Le logement santé, ce n’est évidemment pas seulement pour le bien vieillir. C’est aussi pour toutes les personnes qui en ont besoin, parce qu’elles ont une forme de vulnérabilité – qui peut être liée à une maladie chronique, à un handicap, y compris un handicap social, qui font qu’elles ont besoin d’un accompagnement et d’un soutien.

Il est très très clair que c’est quelque chose qui est beaucoup plus large.

Si je mets l’accent sur la question des personnes âgées, c’est juste parce qu’aujourd’hui nous ne sommes pas prêts. Il ne faut pas raconter de bêtises vous avez cité Serge Guérin dans le message que vous m’avez envoyé. Serge Guérin vous a alertés à juste titre, je n’en doute pas, sur notre impréparation, sur notre incompréhension de ce qu’est la réalité des seniors aujourd’hui.

Il me semble que c’est vraiment majeur que, dans le cadre de tous les travaux qui sont menés en santé publique autour de la santé mentale par exemple, le logement santé, dans ses différentes déclinaisons, apporte de nouvelles réponses et façon de faire.

Il me semble simplement qu’aujourd’hui la focalisation sur le bien vieillir est importante parce que je crois qu’on a du mal à réaliser que vieillir n’est pas une maladie. On souffre de représentations qui nous laissent penser que toutes les personnes qui vieillissent deviennent dépendantes, alors qu’en réalité ça ne touche que 20% de la population. On positionne les personnes âgées dans une logique de dépendance et d’assistance alors qu’au contraire elles sont en capacité d’avoir des projets, de conduire leur vie, de faire des choix.

Engageons-nous, à travers cette vision de logement santé, en faveur d’une vision du logement qui soit émancipatrice – excusez-moi ce terme un peu désuet. Il ne s’agit pas juste de vendre un service à des gens, il s’agit de créer les conditions de leur liberté, même au grand âge, même avec des limitations physiques, même avec des limitations cognitives.

C’est notre défi.

Juste brièvement, si je vous dis « résilience » – c’est un peu le terme à la mode, découvert par le grand public à l’occasion de la pandémie -, ça vous évoque quoi la résilience ?

Pour revenir aux personnes âgées, ça m’évoque deux études que nous avons menées avec le centre collaborateur OMS. L’une portait sur la manière dont les personnes âgées ont traversé et ont accédé aux services, notamment d’aide et de soin à domicile, et elle montre très clairement que leur capacité de résilience était extrêmement grande et, en tout cas, supérieure à celle de populations les plus jeunes. Cette capacité de résilience, c’est-à-dire celle tout simplement de faire face et bien, elle existe, elle est présente chez les personnes âgées.

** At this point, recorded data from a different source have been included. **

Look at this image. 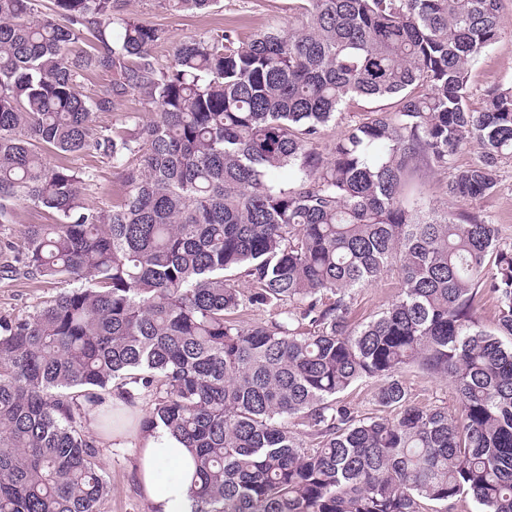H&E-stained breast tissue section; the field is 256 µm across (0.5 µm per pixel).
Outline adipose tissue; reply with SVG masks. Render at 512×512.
Masks as SVG:
<instances>
[{
    "label": "adipose tissue",
    "mask_w": 512,
    "mask_h": 512,
    "mask_svg": "<svg viewBox=\"0 0 512 512\" xmlns=\"http://www.w3.org/2000/svg\"><path fill=\"white\" fill-rule=\"evenodd\" d=\"M129 437L138 448L134 471L151 512H192L195 463L189 450L158 430L122 426L112 430L113 440Z\"/></svg>",
    "instance_id": "adipose-tissue-1"
}]
</instances>
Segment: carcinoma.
<instances>
[{
  "label": "carcinoma",
  "mask_w": 512,
  "mask_h": 512,
  "mask_svg": "<svg viewBox=\"0 0 512 512\" xmlns=\"http://www.w3.org/2000/svg\"><path fill=\"white\" fill-rule=\"evenodd\" d=\"M53 2L50 17L0 0V225L18 202L56 218L28 226L0 278L64 285L0 319V512H100L84 421L112 430V395L150 397L142 426L193 451L192 512H428L463 496L512 512V243L478 213L423 217L404 193L420 161L452 169L453 199L496 190L512 86L473 109L469 78L501 0H302L287 29L196 34L166 66L164 32L118 0ZM90 71L110 75L92 98ZM129 93L153 119L96 129ZM354 97L398 107L320 152ZM472 140L480 160L451 168ZM87 151L124 172L120 203L88 205L96 173L47 161ZM391 269L396 298L352 323L353 291ZM255 307L272 316L244 319ZM415 367L448 380L455 413L411 400ZM367 381L374 416L339 400Z\"/></svg>",
  "instance_id": "carcinoma-1"
}]
</instances>
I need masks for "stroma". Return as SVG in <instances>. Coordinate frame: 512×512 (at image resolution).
Returning a JSON list of instances; mask_svg holds the SVG:
<instances>
[{
    "mask_svg": "<svg viewBox=\"0 0 512 512\" xmlns=\"http://www.w3.org/2000/svg\"><path fill=\"white\" fill-rule=\"evenodd\" d=\"M125 12L161 29L166 38L153 54L160 64H168L176 44L186 37L203 32L219 33L236 30L242 38H249L269 27H288L295 17L297 0H220L211 11L194 14H174L160 5V0H122ZM512 86V0H502V28L498 41L483 52L473 63L470 75V104L480 106L487 89ZM396 101L392 98H356L343 108L335 123L323 131L321 145H329L343 132L348 123L359 120L367 112H392ZM53 164L91 167L97 180L86 192L87 203L109 207L121 201L124 195L123 177L119 169L95 152L77 156L49 155ZM449 171L434 169L417 163L408 175L410 198L452 210L478 212L486 216L499 230L501 241L512 242V159L503 160L499 167L496 192L478 200L452 201L448 198ZM400 281L396 271L385 272L372 285L355 291L351 310L354 322L370 320L396 298ZM61 290L60 284L26 279H0V316L28 313L40 302L50 299ZM413 398L421 405L454 407L455 395L447 381L428 377L418 370L408 374ZM99 456L105 466L110 492L101 512H149L133 472L136 448L113 447L100 441Z\"/></svg>",
    "mask_w": 512,
    "mask_h": 512,
    "instance_id": "1",
    "label": "stroma"
}]
</instances>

Dans les interviews qu’on a réalisées, les personnes nous disaient : « Mais vous savez, moi avec ce que j’ai vu de la guerre, lors des différentes crises, face au chômage, ce n’est pas le covid qui va renverser mon existence. »

C’était tout à fait intéressant. Je crois qu’il faut qu’on intègre cette idée de résilience à notre approche de la santé publique. Il y a toujours cette idée de préparation aux différentes crises, de mise en capacité d’une population à faire face à des difficultés potentielles. Et bien, je crois que, maintenant que le mot de résilience s’est généralisé, il ne faut pas hésiter à l’employer. Il faut préparer les structures, accompagner les gens pour développer leur capacité à la résilience parce que nous aurons d’autres crises, nous aurons évidemment d’autres pandémies et nous avons besoin collectivement de développer cette capacité de résilience.

Ceci dit, elle ne génère rien de particulièrement nouveau puisque c’est la prévention qui est le levier majeur de la résilience, avec les conditions de gestion des crises.

Maintenant que c’est quelque chose qui est partagée, il ne faut pas hésiter à l’utiliser, il ne faut pas hésiter à approfondir cette question.